Manage diabetes. It’s second only to hypertension as a risk factor for stroke. Diabetes increases the risk for all cardiovascular diseases, including hypertension. People who have diabetes are up to four times more likely to have a stroke than those without the condition.
What to do: Get tested. The American Diabetes Association recommends that all adults age 45 and older get screened for diabetes every three years.
If you already have diabetes, do everything you can to keep your blood sugar stable—for example, eat properly, get exercise and lose weight, if necessary.
Keep an eye on your cholesterol. It’s the third most important stroke risk factor because LDL (“bad”) cholesterol can accumulate in the arteries, impede circulation to the brain and increase the risk for blood clots.
What to do: Beginning at age 20, get your cholesterol tested at least every five years. If your LDL is high (less than 100 mg/dL is optimal), you’ll want to get the number down by eating less saturated fat…getting more vegetables and other high-fiber foods…and possibly taking a statin medication, such as simvastatin (Zocor). Depending on the drug and dose, statins typically lower cholesterol by about 25% to 50%.
Pay attention to your alcohol consumption. People who drink heavily (three or more alcoholic beverages daily for men and two or more for women) are more likely to have a stroke earlier in life than moderate drinkers or nondrinkers.
In fact, in a study of 540 stroke patients, French researchers found that heavy drinkers suffered their strokes at age 60, on average—14 years earlier than patients who drank less or not at all.
Warning: Heavy use of alcohol is also associated with increased risk for hemorrhagic stroke, which is caused by bleeding in the brain (rather than a blood clot). This type of stroke can occur even in patients without a history of serious health problems.
What to do: If you drink, be sure to follow the standard advice for alcohol consumption—no more than two drinks daily for men…or one for women.

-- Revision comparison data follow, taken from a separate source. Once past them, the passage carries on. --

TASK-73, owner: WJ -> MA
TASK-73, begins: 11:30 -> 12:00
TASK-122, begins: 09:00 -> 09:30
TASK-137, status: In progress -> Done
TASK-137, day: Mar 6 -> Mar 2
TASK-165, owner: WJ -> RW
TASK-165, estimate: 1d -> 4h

SURPRISING RED FLAGS FOR STROKE
Stroke symptoms aren’t always dramatic. If you’ve had a minor stroke or a transient ischemic attack (a brief interruption of blood flow known as a “ministroke”), the symptoms might be fleeting and easy to miss.
What’s more, in rare cases, symptoms may occur that you may not think of in relation to a stroke. For example, you may initially feel disoriented or experience nausea, general weakness, face or limb pain, chest pain or palpitations—all of which typically come on suddenly. Depending on the part of the brain that’s affected, you may not be aware of your symptoms and must rely on someone else to call for help.

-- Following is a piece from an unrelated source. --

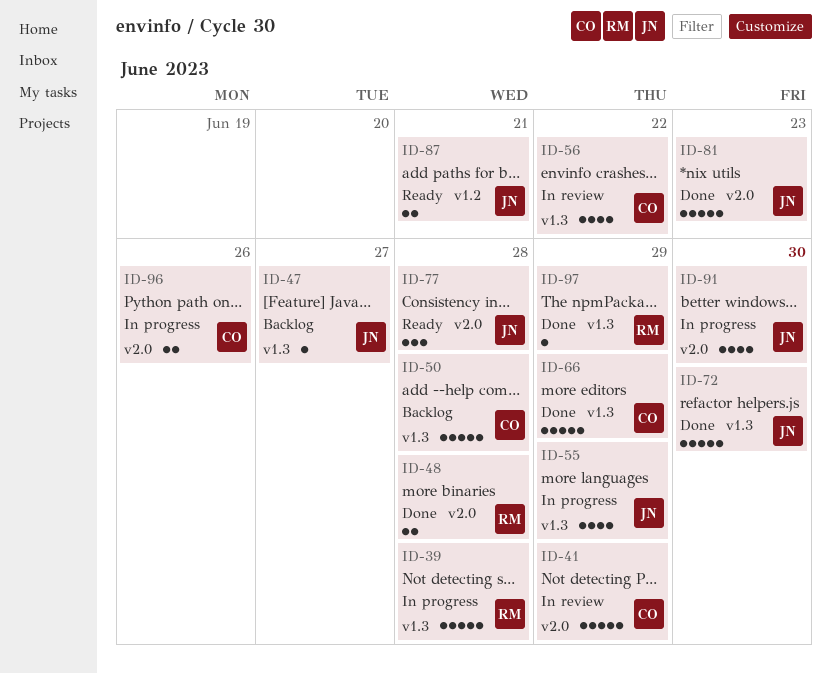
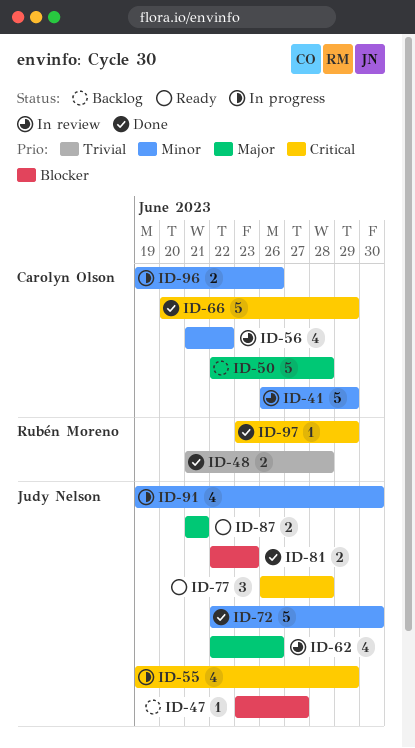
ID-39: present -> none
ID-62: none -> present
ID-81, estimate: 5 -> 2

Don’t take chances. Get to an emergency room if you have these and/or the classic symptoms below—FAST (Face, Arm, Speech and Time) is a helpful guide.

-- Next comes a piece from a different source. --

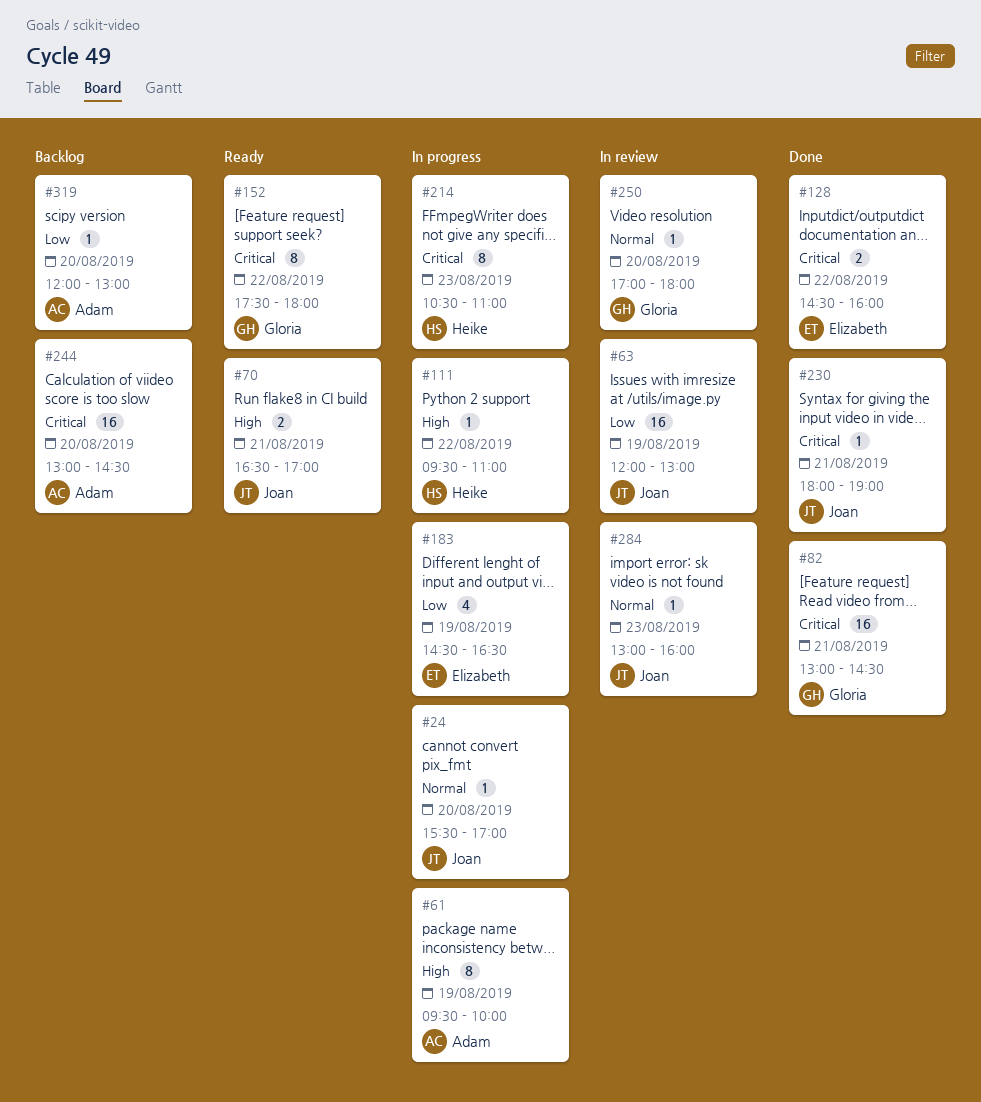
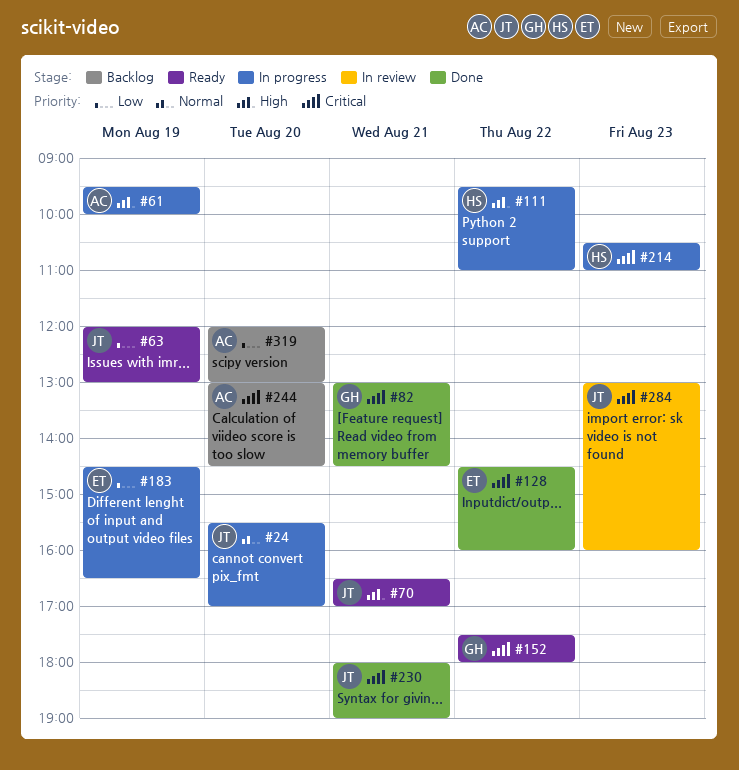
#63, status: In review -> Ready
#250: present -> none
#284, priority: Normal -> Critical

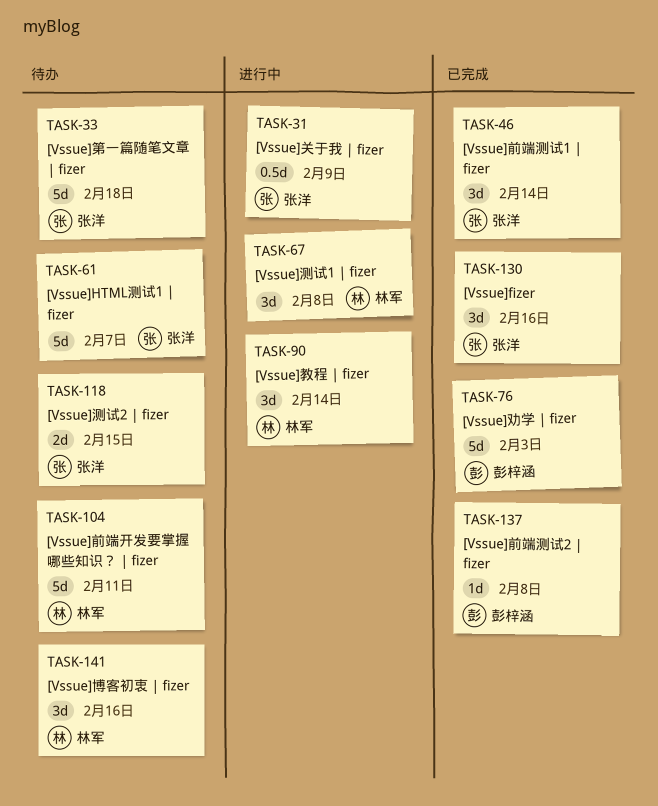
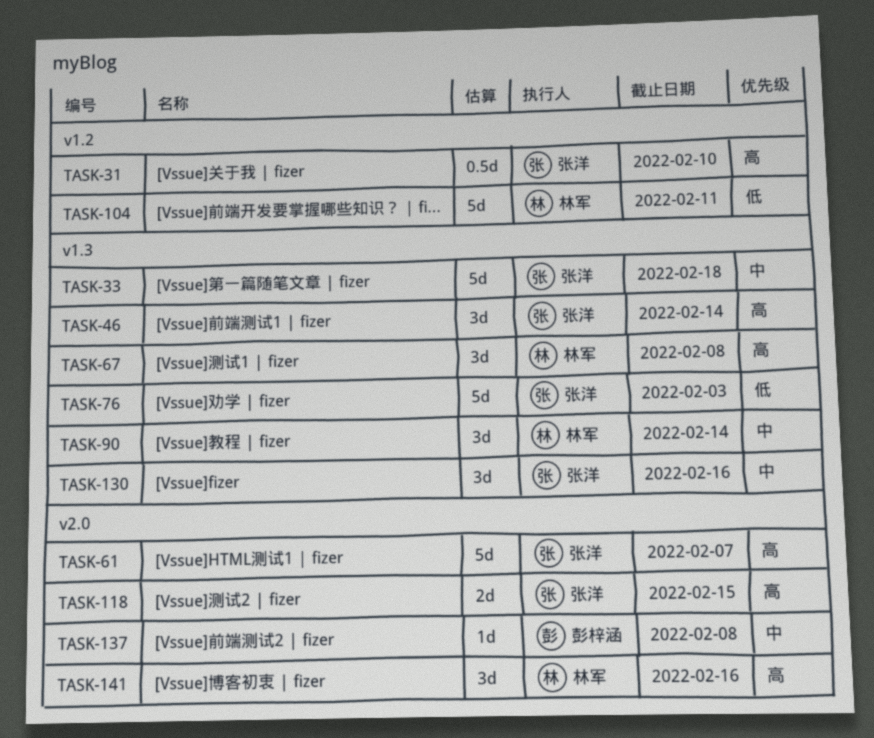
TASK-31, due: Feb 9 -> Feb 10
TASK-76, owner: 彭梓涵 -> 张洋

Face: The most common stroke symptom is weakness on one side of the body, including on one side of the face. You may have difficulty smiling normally.
Arm: One-sided weakness often affects one of the arms. Hold both arms out to your sides. You could be having a stroke if one of your arms drops down.
Speech: Your words could sound slurred, or you might be unable to say a simple sentence correctly.
Time: In the past, the “window” to receive clot-dissolving medication was considered to be three hours. New research indicates that stroke patients can benefit if they get treated within 4.5 hours after having the first symptom.
Source: Brett M. Kissela, MD, professor and vice-chair of the department of neurology at the University of Cincinnati College of Medicine. He was the lead researcher of the National Institutes of Health–funded study, published in Neurology, that documented increasing strokes in younger adults. He specializes in stroke treatment and prevention and the role of diabetes and elevated glucose on stroke risks and outcomes.